O doutor Homayun Darmangar sacudiu sua cabeça e deu um suspiro em desespero. Dois minutos antes, o cirurgião-chefe da ortopedia do hospital da cidade de Mazar-e-Sharif´s teve que amputar a perna de garoto. Foi uma escolha que ele nunca teria feito caso o hospital tivesse equipamento apropriado e médicos melhor treinados. "Se tivéssemos instrumentos e houvesse preparação, então este jovem não teria perdido uma perna", lamentou.Pacientes em recuperação que não têm dinheiro para comprar lenha para colocar nos rústicos aquecedores dos leitos devem enfrentar o rigoroso inverno desta época do ano. Não há lençóis para as camas, nem desinfetante para limpar o chão.Antes de fazer uma cirurgia, os médicos dão uma lista ao parentes do paciente para que comprem os remédios necessários em uma das farmácias situadas na rua do hospital. Se o médico precisar de sutura extra durante a cirurgia, ele grita para o parente que está do lado de fora da sala para comprá-la imediatamente.
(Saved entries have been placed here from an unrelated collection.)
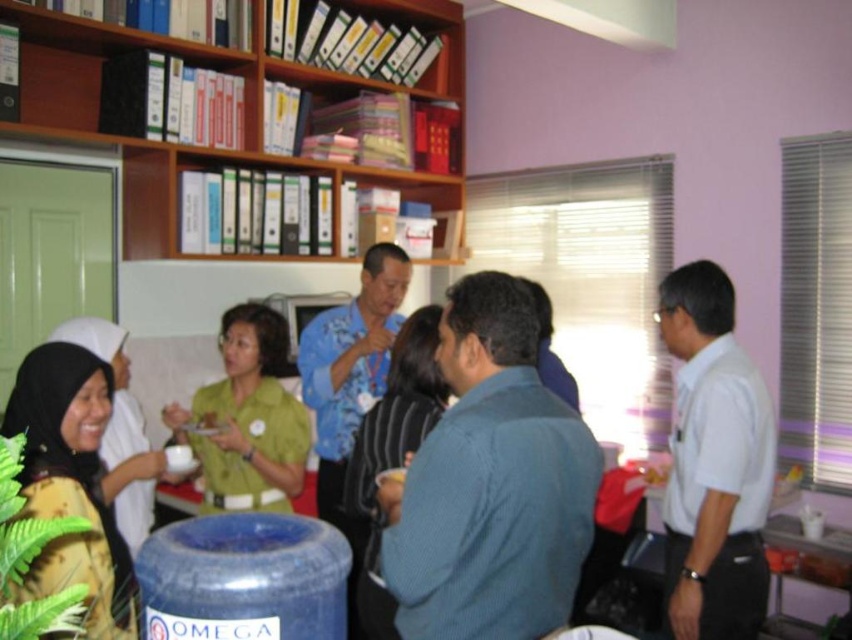
Can you confirm if white shirt at right is bigger than green matte shirt at center?

Actually, white shirt at right might be smaller than green matte shirt at center.

The height and width of the screenshot is (640, 852). What do you see at coordinates (712, 464) in the screenshot? I see `white shirt at right` at bounding box center [712, 464].

Who is more distant from viewer, (738, 420) or (280, 401)?

The point (280, 401) is behind.

Where is `white shirt at right`? This screenshot has height=640, width=852. white shirt at right is located at coordinates (712, 464).

Who is shorter, wooden bookshelf at upper center or white shirt at right?

Standing shorter between the two is white shirt at right.

Image resolution: width=852 pixels, height=640 pixels. In order to click on wooden bookshelf at upper center in this screenshot , I will do `click(200, 147)`.

Locate an element on the screen. The width and height of the screenshot is (852, 640). wooden bookshelf at upper center is located at coordinates point(200,147).

Does white shirt at right come in front of yellow printed fabric at lower left?

No, it is behind yellow printed fabric at lower left.

Is white shirt at right smaller than yellow printed fabric at lower left?

Yes, white shirt at right is smaller than yellow printed fabric at lower left.

Locate an element on the screen. Image resolution: width=852 pixels, height=640 pixels. white shirt at right is located at coordinates (712, 464).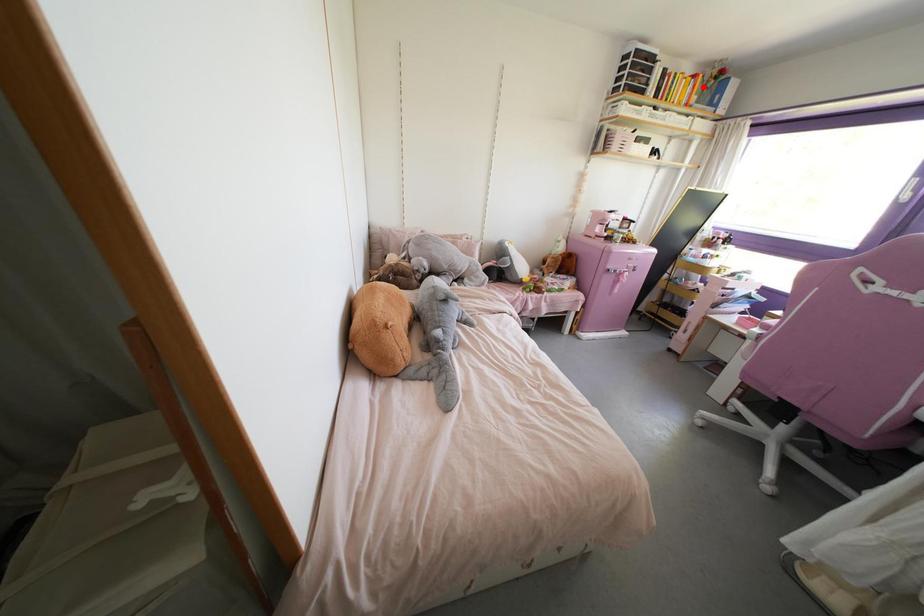
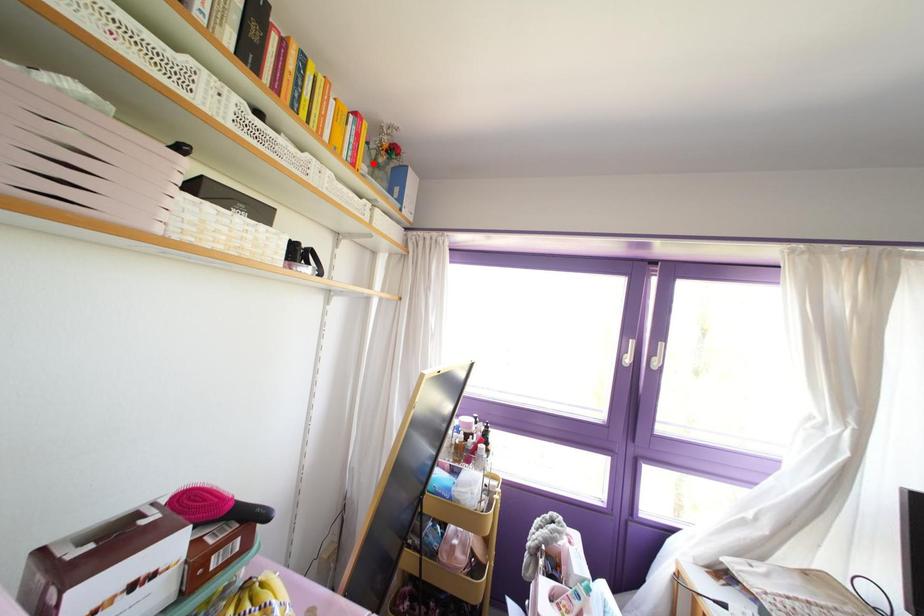
I am providing you with two images of the same scene from different viewpoints. A red point is marked on the first image and another point is marked on the second image. Is the red point in image1 aligned with the point shown in image2?

Yes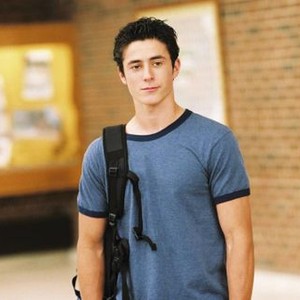
At what (x,y) coordinates should I click in order to perform the action: click on brick wall. Please return your answer as a coordinate pair (x, y). This screenshot has height=300, width=300. Looking at the image, I should click on 249,87, 89,65.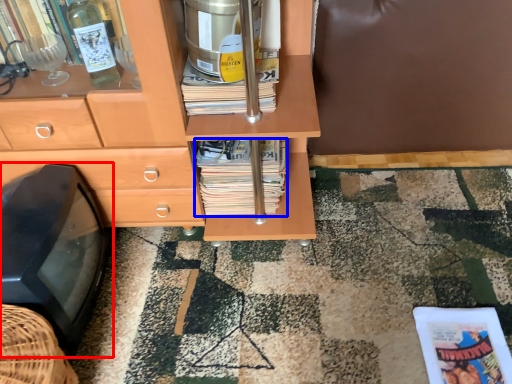
Question: Which object appears farthest to the camera in this image, flat (highlighted by a red box) or magazine (highlighted by a blue box)?

Choices:
 (A) flat
 (B) magazine

Answer: (B)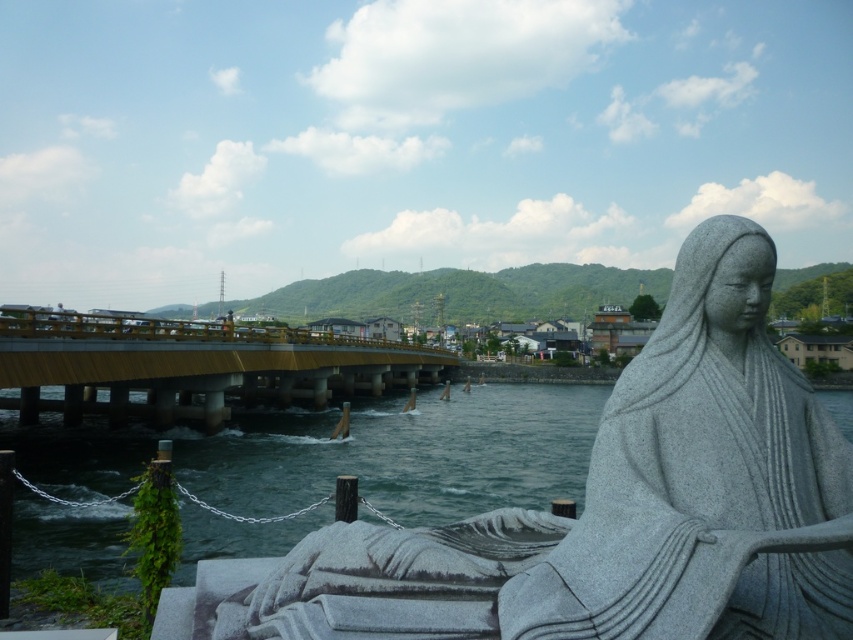
You are a tourist standing at the riverside and want to take a photo of both the granite statue at center and the yellow metallic bridge at center. Can you capture both in a single frame without moving your position?

Yes, the granite statue at center is in front of the yellow metallic bridge at center, so you can include both in your photo by positioning the statue in the foreground and the bridge in the background.

You are a tour guide leading a group near the riverside. You want to inform your group about the distance between the granite statue at center and the dark blue water at center. What do you tell them?

The granite statue at center is 21.77 meters away from the dark blue water at center.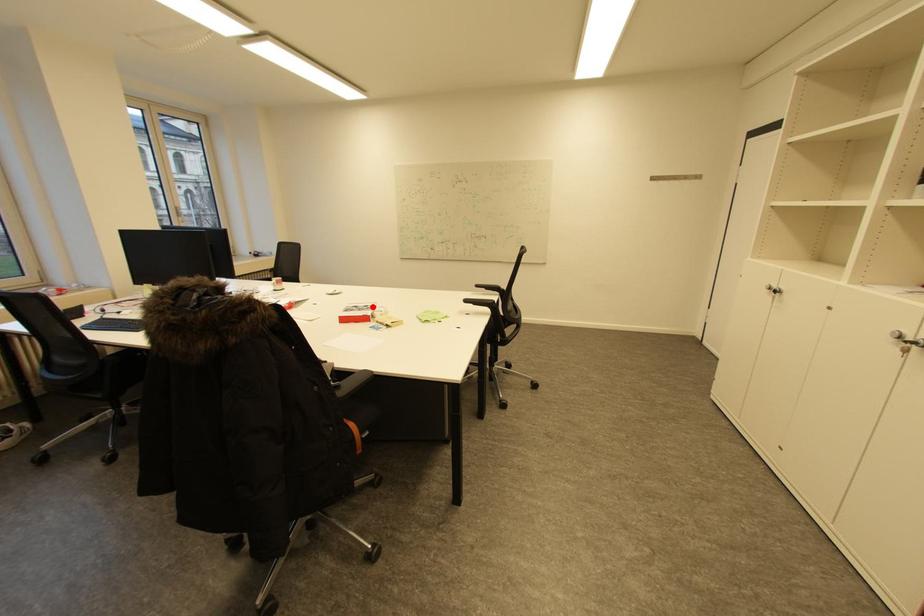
E ninguém fala de novos equipamentos ou técnicas. "No Afeganistão, tudo precisa mudar", disse o médico.Não se sabe ao certo quantas pessoas o hospital atende diariamente. Pelo menos 200 mil pessoas vivem em Mazar-e-Sharif e outros milhares nos arredores da cidade. O hospital militar é melhor equipado, disse Darmangar, mas atende poucos civis. Os médicos deste hospital dizem que não têm recebido o salário mensal de US$ 20,00 nos últimos três meses. Alguns fazem dinheiro trabalhando em clínicas privadas no período da tarde.Muitas organizações de ajuda já enviaram equipamentos e remédios ao hospital, mas segundo o médico, muito do que chegou foi roubado.